1.
Bezittingen en schulden worden in aanmerking genomen voor de waarde in het economische verkeer.
2.
Bezittingen en schulden die, al dan niet tezamen, in het economische verkeer als een eenheid plegen te worden beschouwd, worden als eenheid in aanmerking genomen.
3.
Indien de waarde van een bezitting of van een schuld op de peildatum niet kan worden bepaald, wordt die waarde bepaald op het naastbij gelegen tijdstip waarop dat wel mogelijk is.
4.
Genotsrechten die zijn verleend tegen een zakelijke vergoeding die wordt voldaan in regelmatig vervallende termijnen die betrekking hebben op een tijdvak van ten hoogste een jaar, worden gewaardeerd op nihil. De eerste volzin is van overeenkomstige toepassing op schulden die corresponderen met de aldaar bedoelde genotsrechten.
4.
In geval van erfpacht wordt voor de toepassing van dit artikel en de daarop berustende bepalingen het in het eerste of tweede lid bedoelde waardegegeven verminderd met een bij algemene maatregel van bestuur vast te stellen waarde van de erfpachtcanon.

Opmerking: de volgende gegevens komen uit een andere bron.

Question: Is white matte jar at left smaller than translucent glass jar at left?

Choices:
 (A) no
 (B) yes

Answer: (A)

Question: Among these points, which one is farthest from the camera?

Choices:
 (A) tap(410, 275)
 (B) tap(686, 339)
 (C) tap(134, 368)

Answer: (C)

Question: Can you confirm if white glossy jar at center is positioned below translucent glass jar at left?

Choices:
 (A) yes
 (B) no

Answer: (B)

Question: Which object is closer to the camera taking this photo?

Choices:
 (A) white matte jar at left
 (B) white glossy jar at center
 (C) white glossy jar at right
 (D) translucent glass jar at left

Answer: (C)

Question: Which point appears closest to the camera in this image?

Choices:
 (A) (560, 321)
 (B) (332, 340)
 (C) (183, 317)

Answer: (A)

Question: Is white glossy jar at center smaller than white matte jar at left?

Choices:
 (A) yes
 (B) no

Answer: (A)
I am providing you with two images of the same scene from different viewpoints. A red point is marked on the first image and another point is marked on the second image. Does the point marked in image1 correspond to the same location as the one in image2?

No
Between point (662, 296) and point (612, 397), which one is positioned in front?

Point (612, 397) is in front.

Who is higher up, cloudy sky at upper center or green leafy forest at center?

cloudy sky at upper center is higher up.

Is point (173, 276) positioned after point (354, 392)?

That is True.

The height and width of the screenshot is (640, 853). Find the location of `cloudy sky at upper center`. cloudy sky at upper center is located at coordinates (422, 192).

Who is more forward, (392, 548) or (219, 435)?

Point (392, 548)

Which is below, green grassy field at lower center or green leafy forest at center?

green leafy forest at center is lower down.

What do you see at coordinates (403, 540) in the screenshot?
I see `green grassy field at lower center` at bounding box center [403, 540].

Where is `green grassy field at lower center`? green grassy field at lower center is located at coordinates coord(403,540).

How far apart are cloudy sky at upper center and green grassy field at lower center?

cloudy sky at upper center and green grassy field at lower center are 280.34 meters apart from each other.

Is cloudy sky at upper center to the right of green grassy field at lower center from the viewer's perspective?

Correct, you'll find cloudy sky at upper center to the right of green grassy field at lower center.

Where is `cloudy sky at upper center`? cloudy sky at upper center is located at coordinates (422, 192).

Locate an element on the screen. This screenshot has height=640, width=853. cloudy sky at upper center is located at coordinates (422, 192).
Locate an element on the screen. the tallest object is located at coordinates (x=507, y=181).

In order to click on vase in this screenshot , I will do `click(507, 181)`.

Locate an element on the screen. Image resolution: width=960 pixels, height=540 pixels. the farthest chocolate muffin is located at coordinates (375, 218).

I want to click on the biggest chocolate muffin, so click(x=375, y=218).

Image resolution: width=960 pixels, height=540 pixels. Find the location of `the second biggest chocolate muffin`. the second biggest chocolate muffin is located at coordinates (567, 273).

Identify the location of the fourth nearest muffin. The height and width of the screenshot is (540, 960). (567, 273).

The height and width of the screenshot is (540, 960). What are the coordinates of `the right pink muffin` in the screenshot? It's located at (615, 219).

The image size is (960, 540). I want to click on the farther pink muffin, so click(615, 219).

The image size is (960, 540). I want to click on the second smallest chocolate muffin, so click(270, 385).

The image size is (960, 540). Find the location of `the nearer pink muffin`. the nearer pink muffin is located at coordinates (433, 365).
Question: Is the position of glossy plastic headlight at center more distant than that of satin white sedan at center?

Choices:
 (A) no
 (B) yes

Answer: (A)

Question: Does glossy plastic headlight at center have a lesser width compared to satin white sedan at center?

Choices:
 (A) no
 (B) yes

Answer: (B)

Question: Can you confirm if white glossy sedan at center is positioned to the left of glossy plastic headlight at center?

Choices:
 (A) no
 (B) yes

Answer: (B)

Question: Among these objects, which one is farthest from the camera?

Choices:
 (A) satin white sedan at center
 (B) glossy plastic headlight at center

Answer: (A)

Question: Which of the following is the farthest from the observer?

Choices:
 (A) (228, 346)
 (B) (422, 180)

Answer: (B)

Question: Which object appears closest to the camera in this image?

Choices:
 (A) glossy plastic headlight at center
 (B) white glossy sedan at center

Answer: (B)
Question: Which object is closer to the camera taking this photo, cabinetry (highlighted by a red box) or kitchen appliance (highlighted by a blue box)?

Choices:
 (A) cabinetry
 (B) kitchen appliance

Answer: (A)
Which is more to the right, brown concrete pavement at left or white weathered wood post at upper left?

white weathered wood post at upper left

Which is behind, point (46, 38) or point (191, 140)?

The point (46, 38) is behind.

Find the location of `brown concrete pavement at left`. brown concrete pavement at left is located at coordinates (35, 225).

Artikel 5.21. Waardering effecten
Voor de waardering van effecten die zijn opgenomen in enige bij ministeriële regeling aangewezen prijscourant wordt de waarde in het economische verkeer op de peildatum gesteld op de slotnotering die is vermeld in de prijscourant die betrekking heeft op de laatste beursdag van het voorafgaande kalenderjaar.
1.
Bij algemene maatregel van bestuur worden regels gesteld met betrekking tot de in aanmerking te nemen waarde van genotsrechten.
2.
Bezittingen waarop een genotsrecht is gevestigd, worden gewaardeerd op het verschil van de waarde van de onbezwaarde bezitting en de overeenkomstig het eerste lid vastgestelde waarde van het genotsrecht. De eerste volzin is van overeenkomstige toepassing op schulden waarvan een genotsgerechtigde de rente moet voldoen.
3.
In deze wet en de daarop berustende bepalingen wordt verstaan onder genotsrecht: elke gerechtigdheid tot voordelen uit goederen.
4.
Indien een genotsrecht is gevestigd in de vorm van verstrekkingen als bedoeld in
artikel 3.101, tweede lid, wordt voor de toepassing van het tweede lid de waarde van het genotsrecht op nihil gesteld.